Almost half of California was plunged into darkness and now the state is faced with escalating power bills and the prospect of having to import electricity. We expect this type of carry-on in Africa or Asia, not in the state with the highest proportion of millionaires anywhere on earth.
Like the typical Tiger economy, California also displays a weakness for property price bubbles. As dotcom money poured in, prices rose. Last year, Californians financed anything. Ideas scratched on the back of a beer mat and put forward by people with no business acumen were being floated for millions of dollars. This cash went directly into two pockets.
First, huge amounts were given to advertising agencies. In fact, an ad man suggested to me that the dotcom mania was a simple transfer of wealth from investors to advertising agencies via the conduit of internet start-ups. A touch dramatic, but the point is valid.
The second recipients of the dotcom cash were estate agents, who happily flogged overpriced houses to “entrepreneurs” who themselves borrowed against hyper-inflated, and subsequently worthless, share options.
Now the flight from these companies is in full swing and global investors see the retreat from dotcom land as being strikingly similar to the capital flight out of the Asian Tigers in 1997. Californian optimists (and estate agents) point to the four million rise in the population since 1992 to validate the property bubble. However, those with slightly longer memories remember that we have been here before.
In the mid-1980s, the Californian aerospace and defence industries expanded rapidly, fuelled by then-president Ronald Reagan’s Star Wars project. Unemployment fell and immigration rose. Money poured into the state. Banks and savings and loans institutions fell over themselves to lend to property investors (even Michael Milken, the king of the junk bond borrowers, set up in Los Angeles rather than on Wall Street).
When the Soviet Union imploded, so too did these industries, resulting in thousands of redundancies and lenders calling in loans. Property prices collapsed throughout the late 1980s and early 1990s. Pessimists argue that when the fallout from dotcom mania really begins to be felt, property will be (as always) one of the biggest casualties.
The ups and downs of property values in Los Angeles and San Francisco during the early 1990s and the internet start-up euphoria of the late 1990s brings to mind similar cycles in property markets in Hong Kong, Bangkok, Seoul and Tokyo.
And then there is the endemic short-termism in planning displayed in the Californian and Asian booms. For example, there was the half-baked privatisation of the electricity service, which saw companies bidding for ever-increasing electricity but prevented them from selling on to customers above a minimum, fixed price. This approach, together with the rising population, almost guaranteed power problems.
California’s freeways are congested as never before and the rising cost of land and labour has militated against serious public investment. Sounds rather familiar, does it not?
Finally, Californian politicians, when faced with these problems, have been very quick to blame outsiders. Last week, state Governor Gray Davis blamed “out-of-state” interests for the energy crisis. Blaming foreigners and outsiders was precisely the reaction of many of the Asian leaders when things started to go pear-shaped.

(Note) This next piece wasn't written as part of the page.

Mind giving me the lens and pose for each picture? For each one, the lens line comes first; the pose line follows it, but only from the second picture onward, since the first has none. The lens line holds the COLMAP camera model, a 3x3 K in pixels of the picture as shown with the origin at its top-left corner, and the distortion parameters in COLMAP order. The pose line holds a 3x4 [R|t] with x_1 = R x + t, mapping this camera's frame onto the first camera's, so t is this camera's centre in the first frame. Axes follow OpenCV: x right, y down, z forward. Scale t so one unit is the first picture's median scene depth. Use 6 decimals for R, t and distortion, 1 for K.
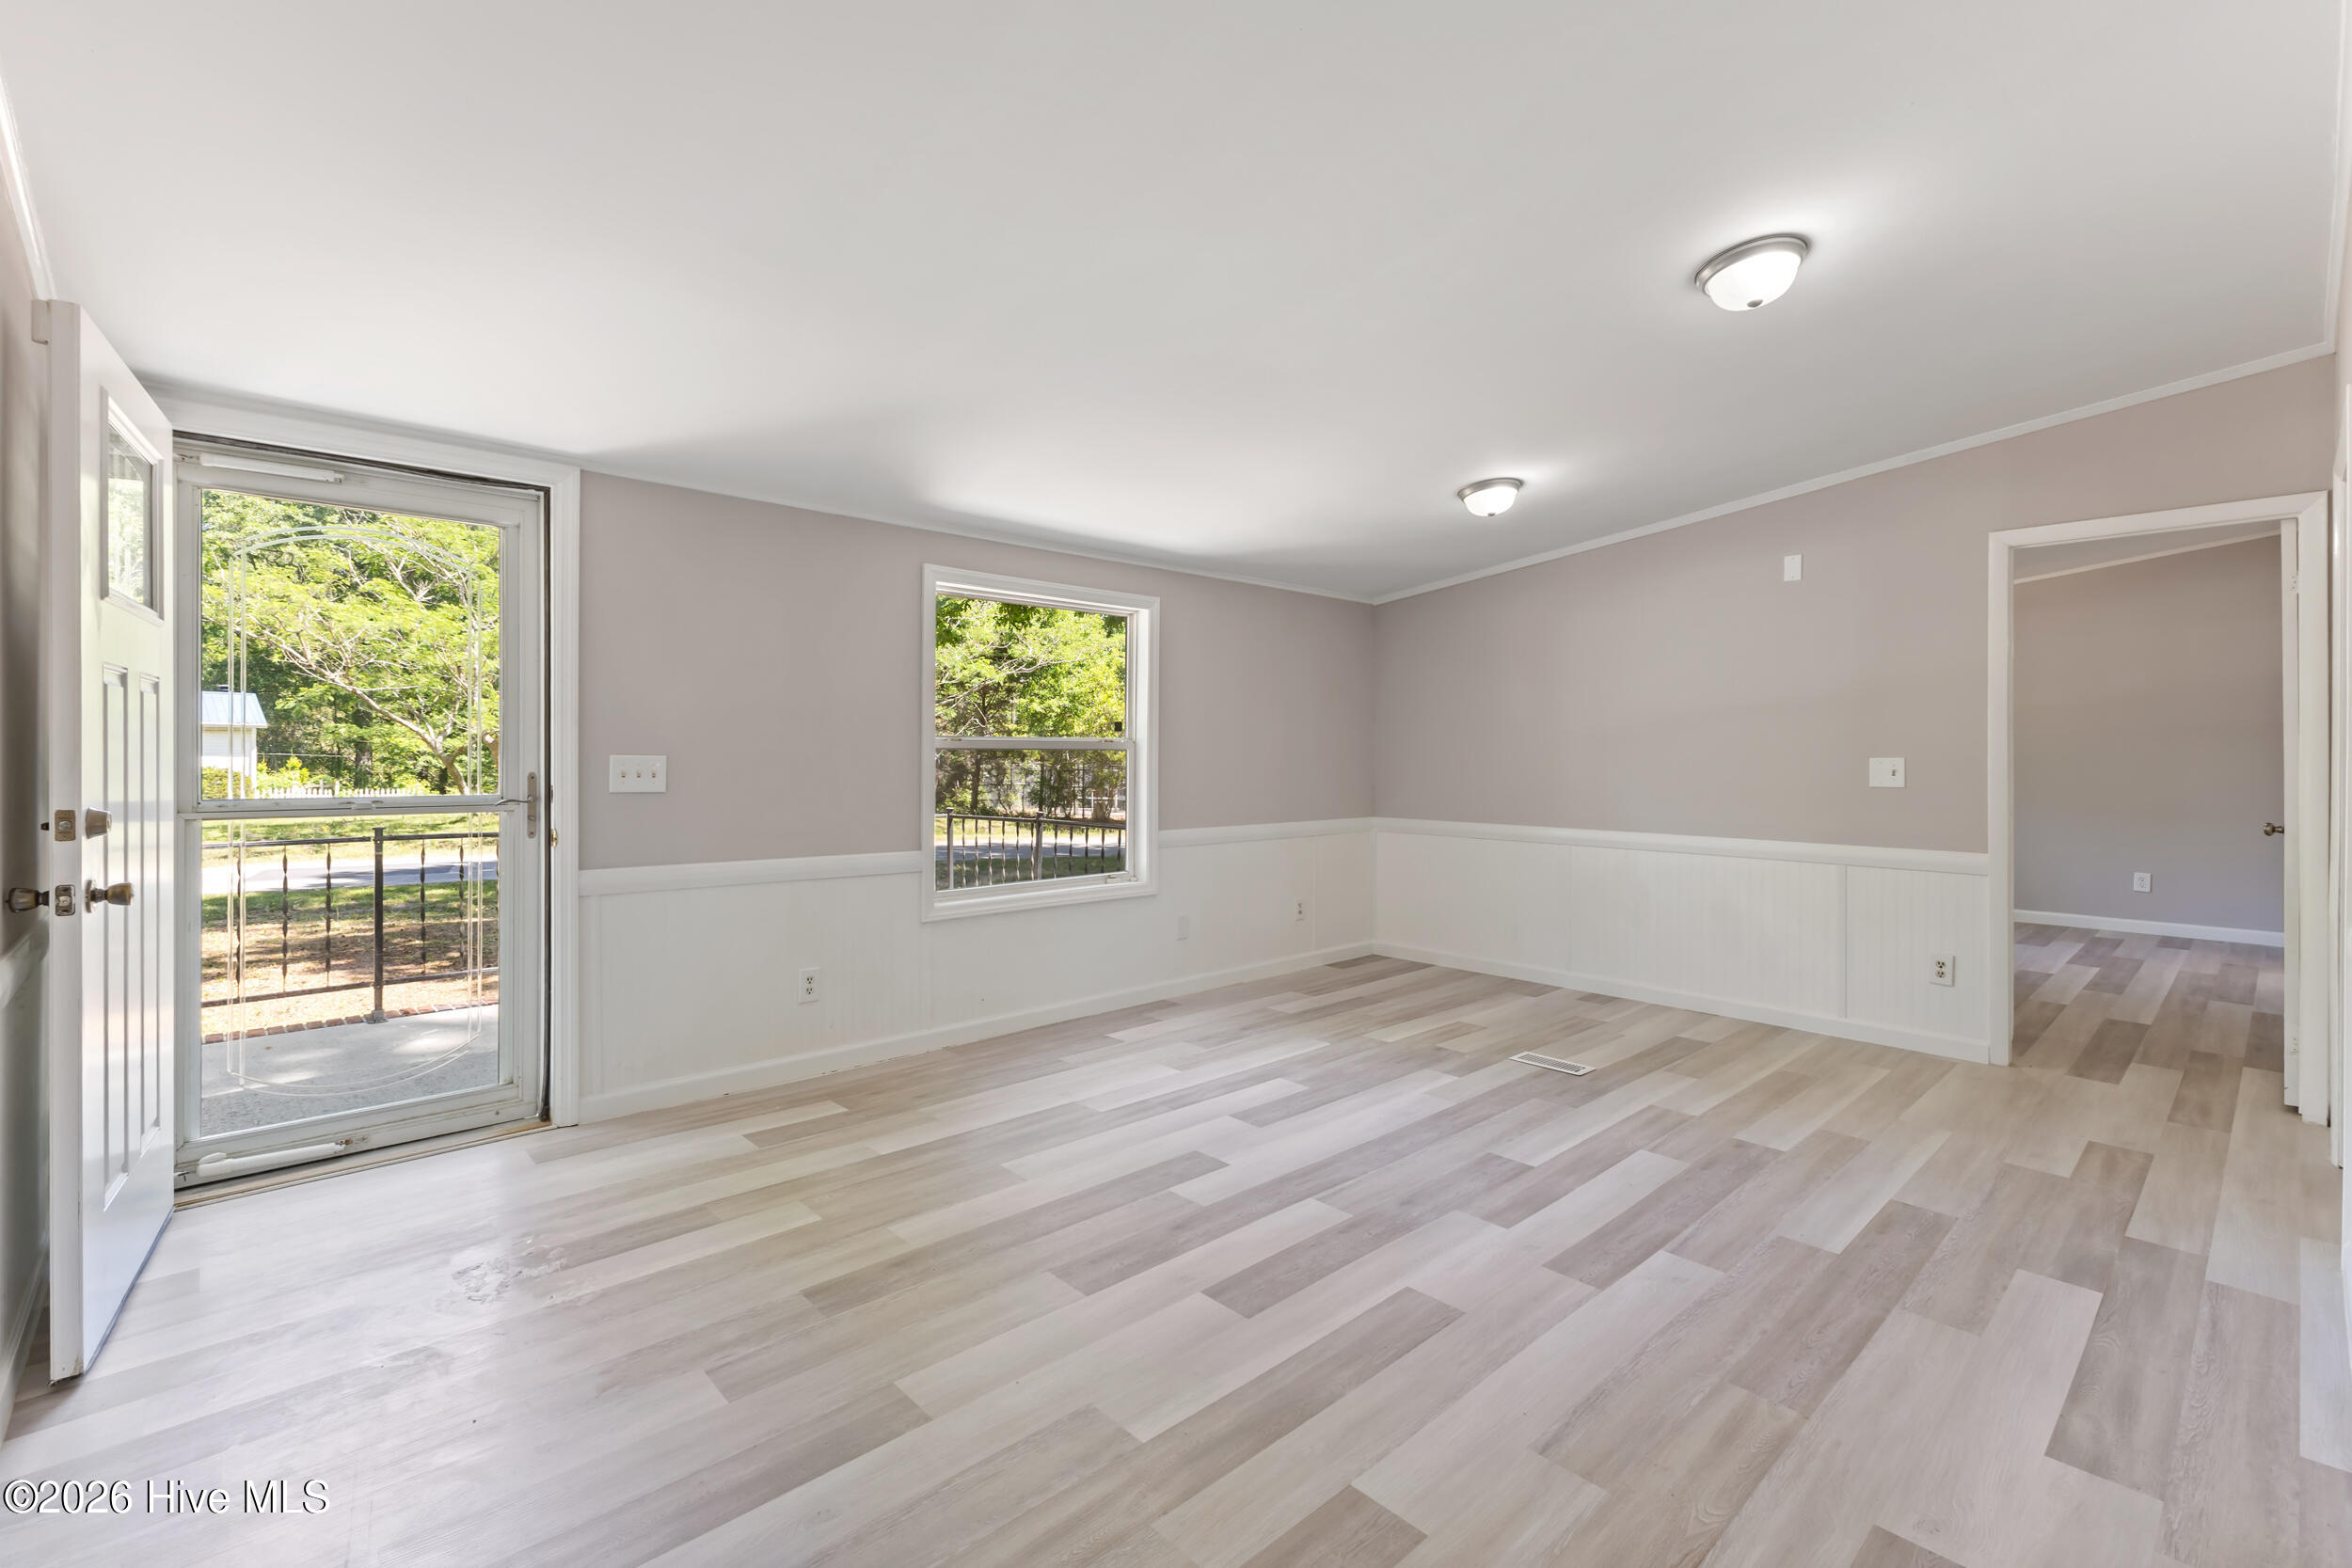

Dr Mahathir Mohammed of Malaysia railed against speculators, George Soros in particular, for precipitating Malaysia’s woes rather than taking a hard look in the mirror at himself and his policies. When all the rhetoric is stripped back, we see that the economic cycle doesn’t discriminate between language or culture.
What appears to be happening in California is like what happened in Asia and Japan in the past decade. When confidence — that effervescent and crucial factor — disappears, all we are left with is a mountain of debt. And if it can happen in California — the home of the American dream — it can happen anywhere.